As the wealthy flee to gated communities like this, the center of the city becomes a battleground over the meaning of urban space.

 Cairo, at the moment of the revolution, was in the middle of an ongoing “space war” over the heart of the city. The rich have long been moving to gated communities on the outskirts of Cairo, while the amount of unplanned “slum” housing has expanded exponentially. The heart of the city–including the spaces around Tahrir Square–is slowly being abandoned by its traditional inhabitants (government office buildings and the American University in Cairo) and turned over to international developers who are creating commercial properties.

That’s the picture painted by my former colleague Mona Abaza in an article in the latest issue of Urban Studies. The article, “Cairo’s Downtown Imagined : Dubaisation or Nostalgia?” is a fin-de-siecle piece, having been initially submitted in February 2010, then revised  and fianlly accepted in January 2011, just as the uprising transformed everything.

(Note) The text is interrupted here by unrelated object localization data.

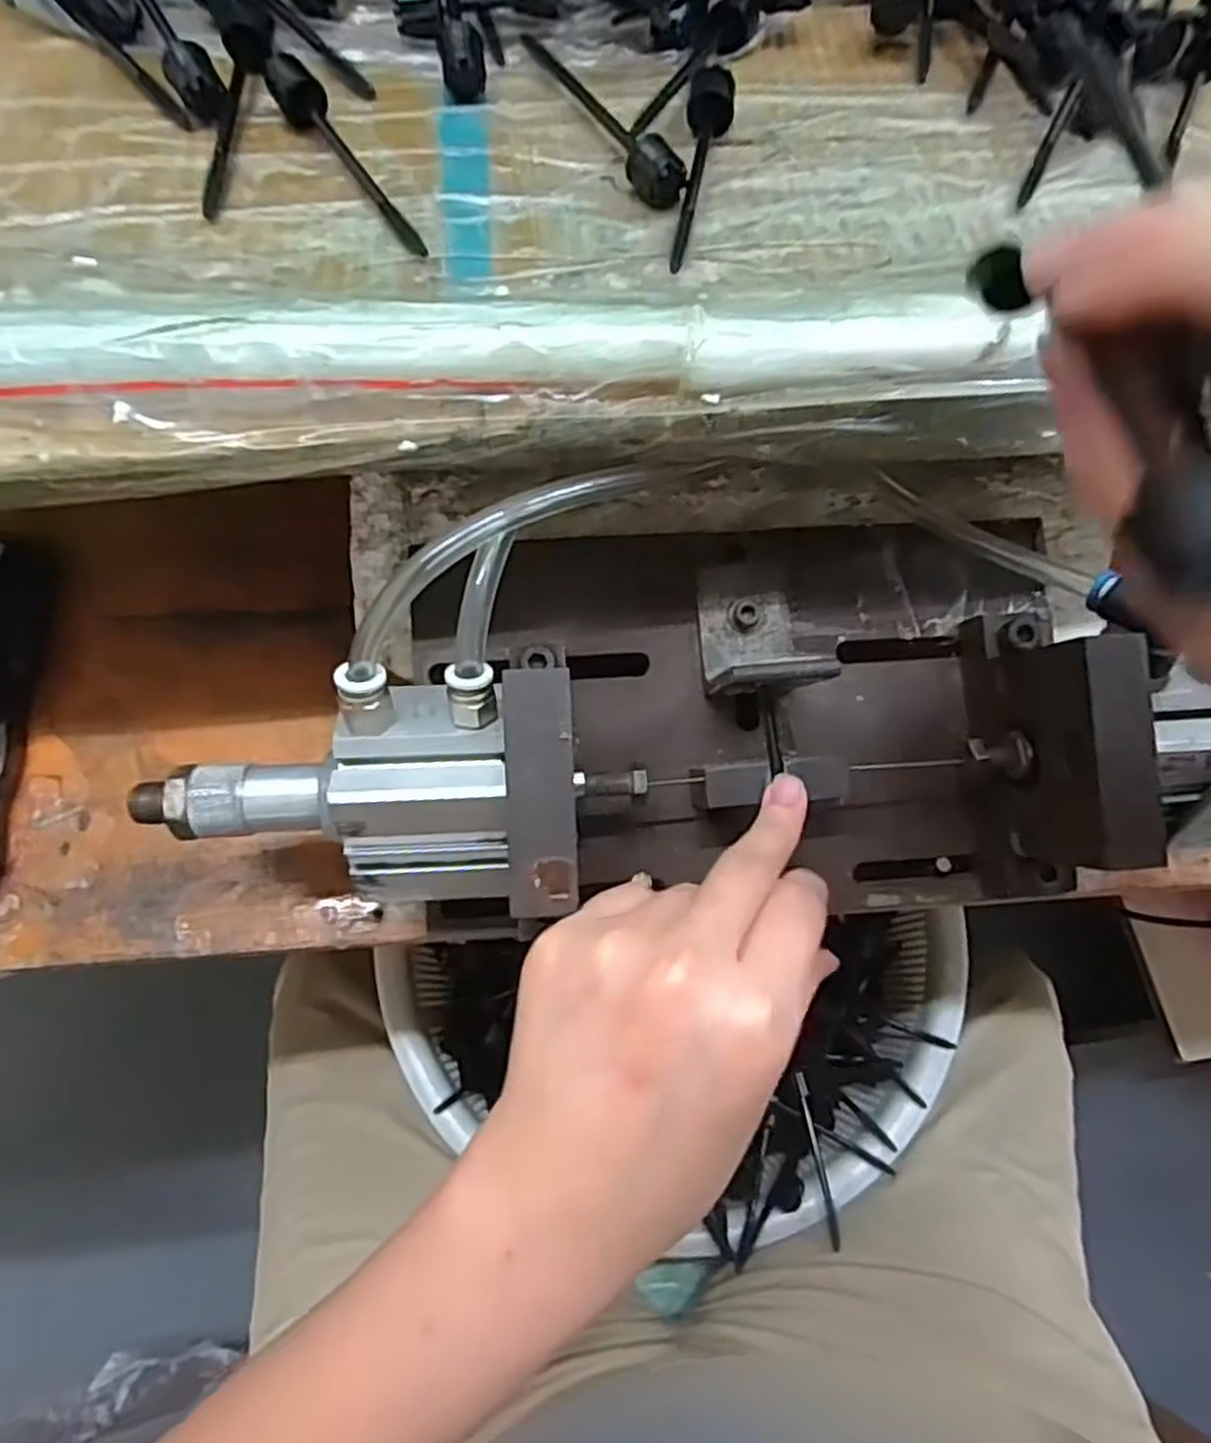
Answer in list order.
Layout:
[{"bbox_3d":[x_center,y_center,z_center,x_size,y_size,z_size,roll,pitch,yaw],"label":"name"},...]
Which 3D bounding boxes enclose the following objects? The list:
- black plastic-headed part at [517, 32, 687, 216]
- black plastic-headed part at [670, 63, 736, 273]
[{"bbox_3d":[-0.003,-0.203,0.259,0.013,0.012,0.086,-32,75,-13],"label":"black plastic-headed part"},{"bbox_3d":[0.030,-0.176,0.250,0.015,0.013,0.085,11,70,1],"label":"black plastic-headed part"}]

 Or did it? In her conclusion, Abaza suggests that the Tahrir Square protests can be seen as a moment–perhaps a decisive moment–in this battle over what the central space of Cairo will be, and how it will be occupied. She writes:

More recently – in early January 2011 – the ‘space wars’ of Cairo took a new and more fundamental turn. The “January revolution” represented an escalation of political protest led by the younger internet and facebook generation of Egyptian protesters. Tahrir Square (The Liberation Square), the vital heart of the centre of modern Cairo, the entrance square to the belle époque city, witnessed during January one of the most fascinating space struggles between those intent on maintaining the Mubarak regime and the multiple streams and classes of protesters, which reached over two million on the day of the “march of the million”. Tahrir Square witnessed a massacre perpetrated by the supporters of the regime on the second of February. It witnessed equally the encircling army tanks as check points, as well as artistic innovation, endless ironic slogans, jokes, performances of singers and poets and film directors, tents and campers, women and children squatting and what not and last but not least, opposition leaders and government officials who desperately wanted to contain the movement. If these space wars were to represent more than the contestation of the city – posing a challenge to the state itself – the future (at least at the time of writing) is uncertain.

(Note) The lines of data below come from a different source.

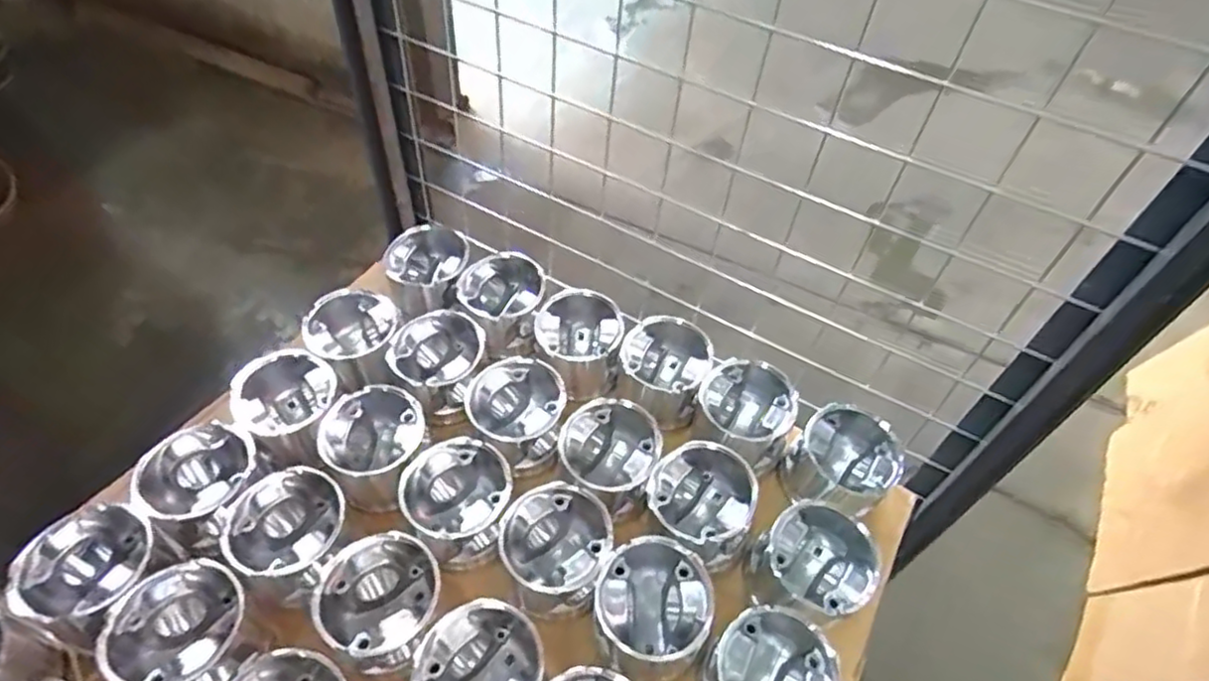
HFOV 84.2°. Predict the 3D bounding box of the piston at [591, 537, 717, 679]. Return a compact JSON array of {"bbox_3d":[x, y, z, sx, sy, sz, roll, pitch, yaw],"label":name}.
[{"bbox_3d":[0.037,0.225,0.556,0.091,0.085,0.091,2,51,-3],"label":"piston"}]

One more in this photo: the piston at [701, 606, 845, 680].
[{"bbox_3d":[0.130,0.269,0.528,0.096,0.089,0.088,2,51,-3],"label":"piston"}]

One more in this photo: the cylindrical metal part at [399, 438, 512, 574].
[{"bbox_3d":[-0.131,0.147,0.608,0.090,0.078,0.096,2,51,-3],"label":"cylindrical metal part"}]

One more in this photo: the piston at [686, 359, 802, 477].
[{"bbox_3d":[0.135,0.082,0.665,0.094,0.080,0.098,2,51,-3],"label":"piston"}]

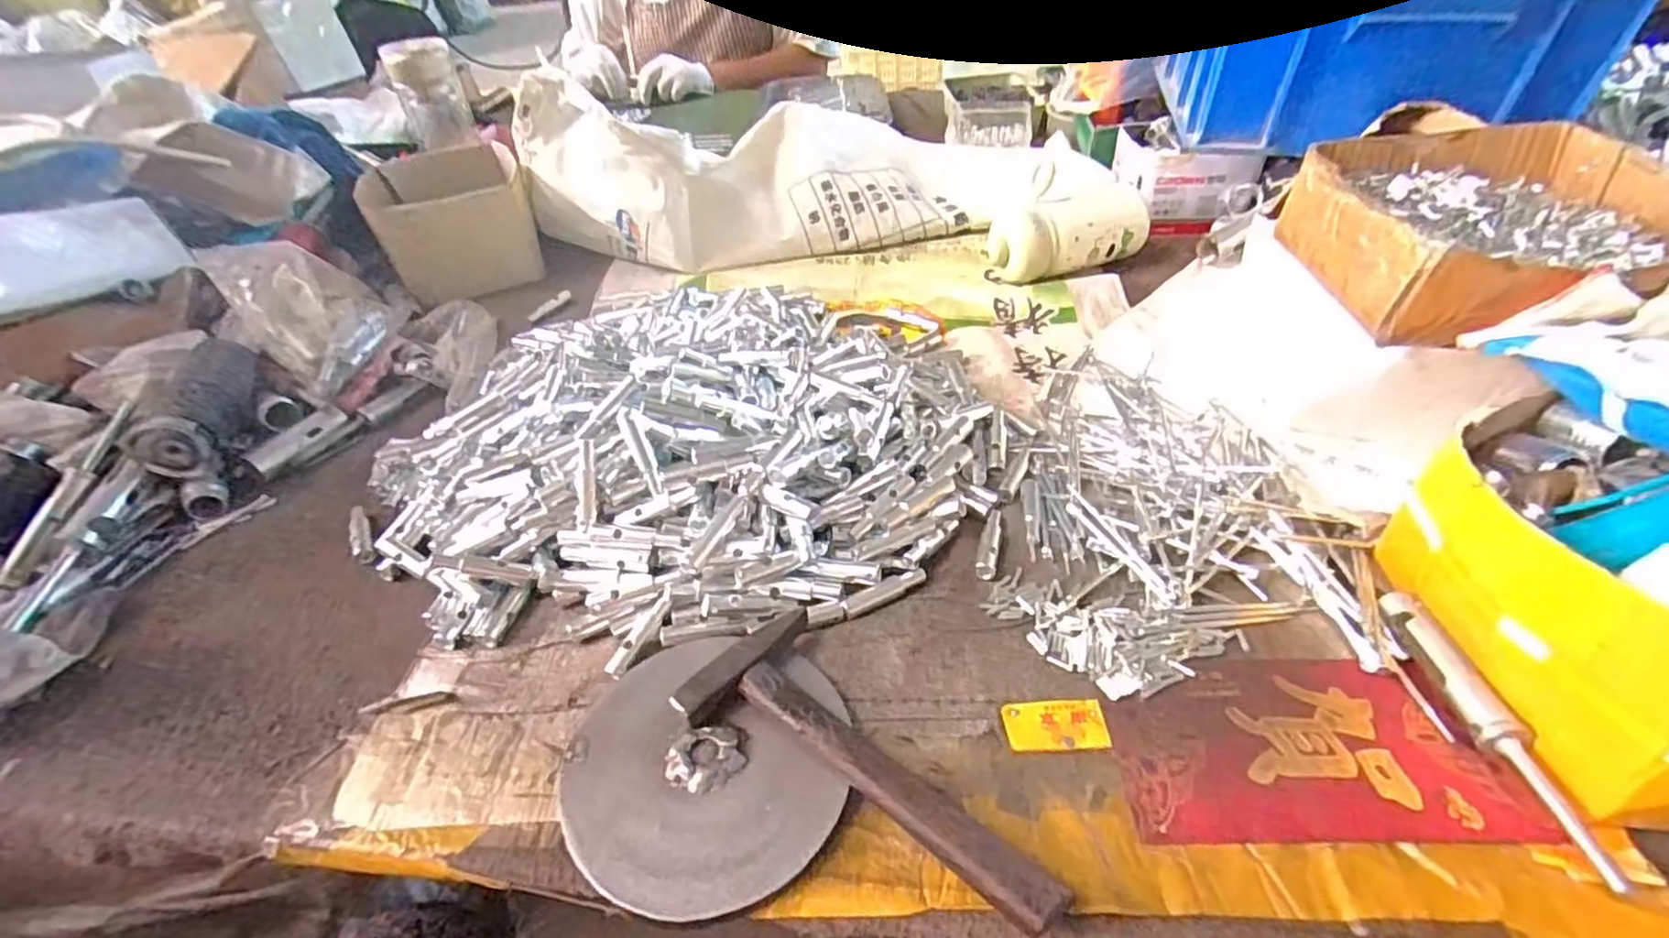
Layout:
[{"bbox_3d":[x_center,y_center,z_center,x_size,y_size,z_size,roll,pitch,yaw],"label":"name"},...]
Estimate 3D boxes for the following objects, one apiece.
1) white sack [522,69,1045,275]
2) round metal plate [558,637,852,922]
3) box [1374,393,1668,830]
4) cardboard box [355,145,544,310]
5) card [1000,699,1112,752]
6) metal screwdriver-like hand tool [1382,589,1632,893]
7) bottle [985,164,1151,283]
[{"bbox_3d":[-0.082,-0.314,0.703,0.458,0.156,0.140,-10,42,-6],"label":"white sack"},{"bbox_3d":[-0.057,0.132,0.313,0.123,0.016,0.119,-3,42,2],"label":"round metal plate"},{"bbox_3d":[0.351,0.050,0.295,0.140,0.090,0.181,-3,42,2],"label":"box"},{"bbox_3d":[-0.384,-0.252,0.712,0.138,0.085,0.163,-25,46,-22],"label":"cardboard box"},{"bbox_3d":[0.102,0.118,0.324,0.045,0.004,0.025,-2,42,3],"label":"card"},{"bbox_3d":[0.282,0.107,0.303,0.017,0.012,0.134,-5,42,-1],"label":"metal screwdriver-like hand tool"},{"bbox_3d":[0.214,-0.228,0.649,0.153,0.069,0.060,-17,43,-14],"label":"bottle"}]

The essay has all the trademarks of Abaza’s style: insightful analysis expressed in clear, quick-moving prose, but without a great deal of substantive data, whether statistical, ethnographic or other, which one might use to affirm or reject the argument. The journal frames it a “critical commentary” rather than an article because the reader has to come to their own judgment as to whether the arguments hold up.

Personally, I think she’s spot on, as usual.